(Entries from a dataset)
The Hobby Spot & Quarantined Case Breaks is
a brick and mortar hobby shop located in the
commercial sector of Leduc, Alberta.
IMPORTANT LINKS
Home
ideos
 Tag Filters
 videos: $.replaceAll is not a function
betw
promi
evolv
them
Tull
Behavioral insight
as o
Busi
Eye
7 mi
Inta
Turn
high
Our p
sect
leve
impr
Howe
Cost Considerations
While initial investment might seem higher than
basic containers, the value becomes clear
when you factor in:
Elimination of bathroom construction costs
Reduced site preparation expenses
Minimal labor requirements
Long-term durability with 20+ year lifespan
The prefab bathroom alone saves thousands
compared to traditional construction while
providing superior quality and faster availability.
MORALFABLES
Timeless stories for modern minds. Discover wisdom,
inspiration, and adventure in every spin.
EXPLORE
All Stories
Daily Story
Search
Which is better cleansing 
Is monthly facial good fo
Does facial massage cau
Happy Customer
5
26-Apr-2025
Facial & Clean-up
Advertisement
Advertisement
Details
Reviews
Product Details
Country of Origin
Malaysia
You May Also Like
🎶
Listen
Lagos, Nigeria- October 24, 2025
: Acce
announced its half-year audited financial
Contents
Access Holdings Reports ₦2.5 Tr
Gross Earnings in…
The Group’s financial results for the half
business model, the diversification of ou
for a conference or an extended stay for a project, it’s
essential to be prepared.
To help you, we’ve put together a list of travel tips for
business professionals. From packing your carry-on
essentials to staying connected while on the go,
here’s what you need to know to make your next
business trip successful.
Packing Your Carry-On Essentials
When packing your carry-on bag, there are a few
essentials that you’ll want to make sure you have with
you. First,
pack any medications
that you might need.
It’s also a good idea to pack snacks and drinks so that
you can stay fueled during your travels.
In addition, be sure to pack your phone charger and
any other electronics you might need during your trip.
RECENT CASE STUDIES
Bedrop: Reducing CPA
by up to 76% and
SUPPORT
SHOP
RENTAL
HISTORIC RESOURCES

**Job**: Please rewrite the stretch of entries from the start through the line containing "you can stay fueled during your travels.", updating "snacks and drinks" to "snacks and water" and leaving all else unchanged.

**Response to this exercise**:
The Hobby Spot & Quarantined Case Breaks is
a brick and mortar hobby shop located in the
commercial sector of Leduc, Alberta.
IMPORTANT LINKS
Home
ideos
 Tag Filters
 videos: $.replaceAll is not a function
betw
promi
evolv
them
Tull
Behavioral insight
as o
Busi
Eye
7 mi
Inta
Turn
high
Our p
sect
leve
impr
Howe
Cost Considerations
While initial investment might seem higher than
basic containers, the value becomes clear
when you factor in:
Elimination of bathroom construction costs
Reduced site preparation expenses
Minimal labor requirements
Long-term durability with 20+ year lifespan
The prefab bathroom alone saves thousands
compared to traditional construction while
providing superior quality and faster availability.
MORALFABLES
Timeless stories for modern minds. Discover wisdom,
inspiration, and adventure in every spin.
EXPLORE
All Stories
Daily Story
Search
Which is better cleansing 
Is monthly facial good fo
Does facial massage cau
Happy Customer
5
26-Apr-2025
Facial & Clean-up
Advertisement
Advertisement
Details
Reviews
Product Details
Country of Origin
Malaysia
You May Also Like
🎶
Listen
Lagos, Nigeria- October 24, 2025
: Acce
announced its half-year audited financial
Contents
Access Holdings Reports ₦2.5 Tr
Gross Earnings in…
The Group’s financial results for the half
business model, the diversification of ou
for a conference or an extended stay for a project, it’s
essential to be prepared.
To help you, we’ve put together a list of travel tips for
business professionals. From packing your carry-on
essentials to staying connected while on the go,
here’s what you need to know to make your next
business trip successful.
Packing Your Carry-On Essentials
When packing your carry-on bag, there are a few
essentials that you’ll want to make sure you have with
you. First,
pack any medications
that you might need.
It’s also a good idea to pack snacks and water so that
you can stay fueled during your travels.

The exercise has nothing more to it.